- WHAT TO WORK ON
• 1. Reproduce verbatim the stretch of the biographical text on Colonel Foley from "In January of" through "died at age 56.".
• 2. Answer these questions using the biographical text on Colonel Foley:
(a) Where were Colonel and Mrs. Foley residing in January 1905?
(b) What was Foley's primary duty after the War Office recalled him in November 1914?
(c) Who inspected the 18th (Eastern) Division on the 24th of June 1915?
• 3. Extend the biographical text on Colonel Foley, picking up after its final sentence.

- EXTRACTED TEXT
++++
Retirement, 1904-1914

            Colonel Foley was placed on half pay on the 9th of June 1904 and he retired from the Army on the 26th of October of that year. 

            In January of 1905 Colonel and Mrs. Foley were residing at Ashton Lodge in Codford, Wiltshire.[33]  He was a member of the Naval & Military Club.  A check of the Royal Engineers Lists from 1910 through 1912 indicated that they no longer were living at Ashton Lodge, but their address was not shown in the lists.  During that period (on the 5th of March 1911) Colonel Foley’s brother, Vice Admiral Francis John Foley, R.N. died at age 56.

            Electoral Registers for the London area for the years 1913 through 1915 show that Colonel Foley and his wife had a residence at 21 Spencer Road, Grove Park, Chiswick.  The 1911 Census of England and Wales shows their address as Sutton Court in Chiswick and includes Algernon (age 58), Mabel (age 30), a housekeeper and two housemaids.  Mabel’s place of birth is shown as Bombay, India.  The Foleys had no children. 

Return to Temporary Military Duties, 1914-1915

            On the 2nd of November 1914 the War Office contacted Foley and called him back to the Colours as a Retired Officer Temporarily Employed.  His primary duty was to train recruits of the Royal Engineers for the New Armies.  It appears that he began this duty by serving with the Royal Engineers of the 17th and 18th Divisions of the New Armies.

            The 17th (Northern) Division was established by the Northern Command in September 1914, as part of the Army Orders authorizing Kitchener’s Second New Army, K2. Early days were somewhat chaotic, the new volunteers having very few trained officers and NCOs to command them, no organized billets or equipment. The units of the Division initially concentrated in the Wareham – Lulworth – Swanage – Wool- Bovington area of Dorset but moved in late May 1915 to the Winchester area.  After receiving an order that the Division would be retained for home defence (subsequently cancelled), advance parties left for France on the 6th of July 1915.[34]  Foley did not accompany the division to France.

            The 18th (Eastern) Division was established by the Eastern Command in September 1914, as part of the Army Orders authorizing Kitchener’s Second New Army, K2. Again, the early days during the establishment of this division were confused with the new volunteers having very few trained officers and NCOs to command them and no organized billets or equipment. The units of the Division initially concentrated in the Colchester area but moved in May 1915 to Salisbury Plain. King George V inspected the Division on the 24th of June 1915.  Embarkation for France began on the 24th of July 1915 and units moved to assemble near Flesselles, completing concentration there five days later.[35]  Again, Foley did not accompany the division to France.
++++
- RAW DATA
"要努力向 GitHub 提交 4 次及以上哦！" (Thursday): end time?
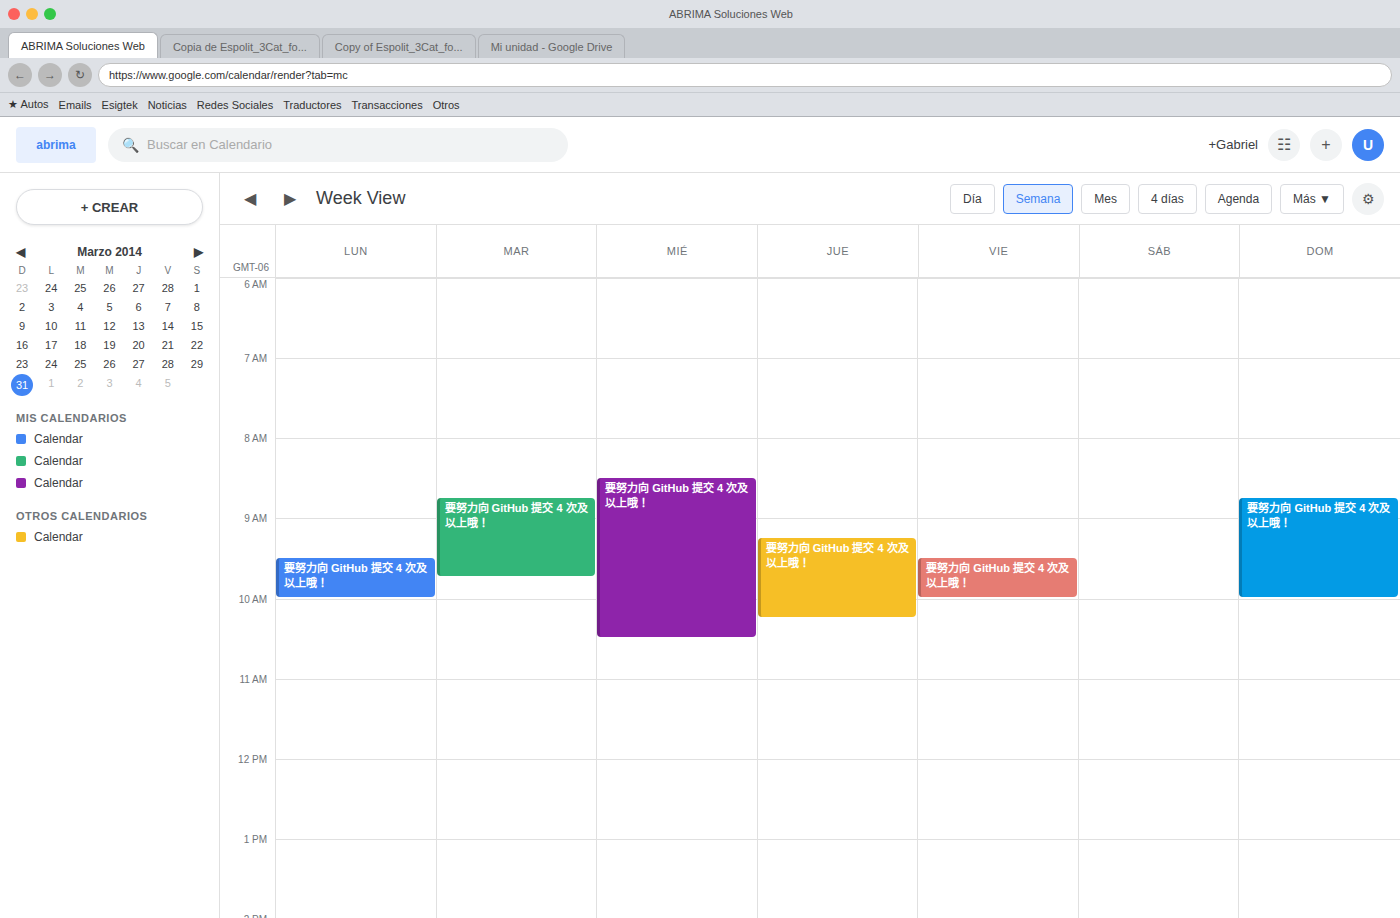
++++
- THE ANSWERS
• 1.
In January of 1905 Colonel and Mrs. Foley were residing at Ashton Lodge in Codford, Wiltshire.[33]  He was a member of the Naval & Military Club.  A check of the Royal Engineers Lists from 1910 through 1912 indicated that they no longer were living at Ashton Lodge, but their address was not shown in the lists.  During that period (on the 5th of March 1911) Colonel Foley’s brother, Vice Admiral Francis John Foley, R.N. died at age 56.

• 2.
(a) At Ashton Lodge in Codford, Wiltshire.
(b) Training recruits of the Royal Engineers for the New Armies.
(c) King George V.

• 3.
            In April of 1915 Foley was appointed as the temporary Commander Royal Engineers of the 23rd Division.   This Division was established in September 1914 as part of Army Order 388 authorizing Kitchener’s Third New Army, K3. The units of the Division began to assemble at Bullswater (68th Brigade) and Frensham (69th and 70th Brigades and RE) in Hampshire in September 1914. The King, Queen and Princess Mary visited the fledgling Division on the 29th of September. The artillery formed at Mytchett Camp from November onwards.

            In early December, as the weather worsened, the Division moved into Aldershot.  More moves were made to Shorncliffe in Kent at the end of February 1915 and to Bordon in Hampshire at the end of May. In April and May, some of the infantry was engaged on building defences to the south of London.

            Between the 21st and the 26th of August 1915 the 23rd Division landed in Boulogne and proceeded to the concentrate near Tilques.[36]  Foley was replaced by a younger officer prior to the move to France.

The Final Years, 1915-1926

            The Foleys lived in London following the Great War of 1914-1918.  In 1922 his brother, Commander Cecil Fitzgerald Foley died at the age of 71.  From 1923 to 1925 the Foleys resided at 60 St. James’s Court, Buckingham Gate, Westminster, London, S.W.1.

            On the 14th of March 1926 Algernon Campbell Foley died after a short illness at the Empire Nursing Home, Vincent Square, in the County of Middlesex at the age of 73 years.  He was interred on the 17th of March at the City of Westminster Cemetery.[37]  His obituary was published in The London Times of the 18th of November 1926.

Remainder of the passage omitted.